## DATA SUPPLIED
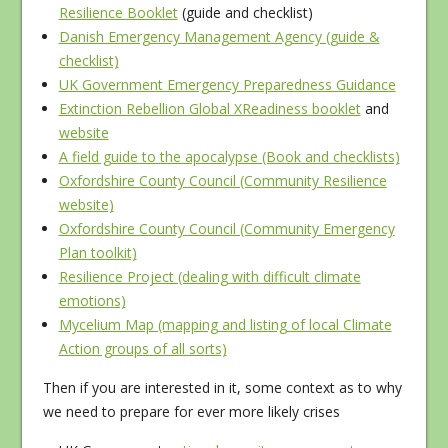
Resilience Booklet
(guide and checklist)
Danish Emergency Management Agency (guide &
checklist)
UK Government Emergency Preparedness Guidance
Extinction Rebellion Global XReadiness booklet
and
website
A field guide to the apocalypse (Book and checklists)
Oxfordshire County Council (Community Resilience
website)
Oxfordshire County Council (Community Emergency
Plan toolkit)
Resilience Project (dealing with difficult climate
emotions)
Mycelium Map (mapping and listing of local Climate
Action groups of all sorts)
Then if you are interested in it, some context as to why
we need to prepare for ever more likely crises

---

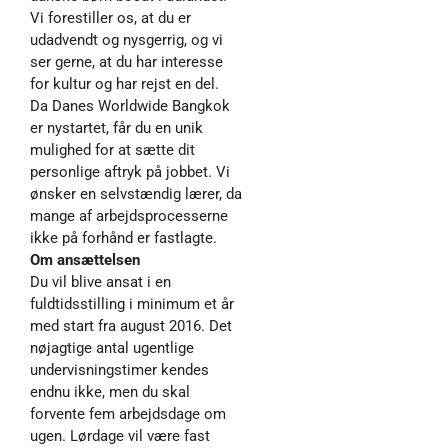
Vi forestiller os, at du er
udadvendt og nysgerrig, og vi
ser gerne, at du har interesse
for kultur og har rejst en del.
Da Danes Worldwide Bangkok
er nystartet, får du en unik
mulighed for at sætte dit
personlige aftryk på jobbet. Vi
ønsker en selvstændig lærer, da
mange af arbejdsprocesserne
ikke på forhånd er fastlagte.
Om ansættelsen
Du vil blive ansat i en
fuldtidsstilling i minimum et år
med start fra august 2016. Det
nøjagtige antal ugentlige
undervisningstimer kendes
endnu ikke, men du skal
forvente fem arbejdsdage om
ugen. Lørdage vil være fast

## TASK INSTRUCTIONS
Print the lines of the rows that begin with the line containing "Vi forestiller os, at du er" and end with the line containing "ugen. Lørdage vil være fast", including both, with no changes.

## THE ANSWER
Vi forestiller os, at du er
udadvendt og nysgerrig, og vi
ser gerne, at du har interesse
for kultur og har rejst en del.
Da Danes Worldwide Bangkok
er nystartet, får du en unik
mulighed for at sætte dit
personlige aftryk på jobbet. Vi
ønsker en selvstændig lærer, da
mange af arbejdsprocesserne
ikke på forhånd er fastlagte.
Om ansættelsen
Du vil blive ansat i en
fuldtidsstilling i minimum et år
med start fra august 2016. Det
nøjagtige antal ugentlige
undervisningstimer kendes
endnu ikke, men du skal
forvente fem arbejdsdage om
ugen. Lørdage vil være fast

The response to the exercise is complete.